Monday, September 12, 2011

That Old-Time Religion

Yet another election season is upon us, and yet again the evangelicals are called to action.

For most of his two decades as a preacher, Iowa pastor Mike Demastus eschewed partisanship, telling colleagues and congregants that “religion and politics don’t mix.”

But there he was last month in Ames, making his way across the festive grounds of the Republican presidential straw poll, mingling with political operatives and candidates as he spoke openly about his preference for Rep. Michele Bachmann of Minnesota.

He wasn’t alone. The straw poll drew a slew of previously apolitical Iowa pastors — a constituency increasingly heeding a call to speak out on politics.

“There is a concerted assault on everything that we consider sacred — and we pastors need to move to the forefront of the battle,” said Demastus, wearing a T-shirt and shorts for the Saturday event.

Demastus is part of a growing movement of evangelical pastors who are jumping into the electoral fray as never before, preaching political engagement from the pulpit as they mobilize for the 2012 election.

This new activism has substantial muscle behind it: a cadre of experienced Christian organizers and some of the conservative movement’s most generous donors, who are setting up technologically sophisticated operations to reach pastors and their congregations in battleground states.

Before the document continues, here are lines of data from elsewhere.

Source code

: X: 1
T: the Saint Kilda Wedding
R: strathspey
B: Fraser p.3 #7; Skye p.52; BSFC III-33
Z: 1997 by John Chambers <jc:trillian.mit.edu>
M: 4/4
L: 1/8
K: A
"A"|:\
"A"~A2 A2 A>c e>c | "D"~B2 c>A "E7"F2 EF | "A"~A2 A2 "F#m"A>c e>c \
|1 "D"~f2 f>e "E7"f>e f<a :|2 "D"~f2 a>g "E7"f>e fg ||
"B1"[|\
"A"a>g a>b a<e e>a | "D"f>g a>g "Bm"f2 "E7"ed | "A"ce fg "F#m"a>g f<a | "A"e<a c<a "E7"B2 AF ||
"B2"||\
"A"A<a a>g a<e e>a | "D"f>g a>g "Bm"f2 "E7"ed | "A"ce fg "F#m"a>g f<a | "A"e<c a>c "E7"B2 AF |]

Except that this activism isn’t new. It’s been around in some form or another throughout the history of American politics; everything from the Abolitionists through the Prohibitionists to Jerry Falwell and his ironically-named Moral Majority. While there’s no doubt that people with religious convictions have as much a right to participate in it as anyone, the churches have been dabbling in it as much as their congregations — and the tax code — will allow them for as long as there have been election campaigns in America.

The message has always been the same, too. America is on the brink of Armageddon, be it because of demon rum or marrying gays, and the Jesus-shouters are sure that they are the only ones who can prevent it. Of course, they’re going to need money to fight the last battle, and evangelical congregations are always the plumpest pigeons waiting to be plucked.

They’ve formed a bond with the Tea Party — oh, you really didn’t believe they just cared about taxes, did you? As Digby notes, it’s just another re-branding of the same old reactionaries. But now they have ramped it up thanks to unlimited funding from right-wing rich folks like the Koch brothers, who know cannon fodder in the culture wars when they see it.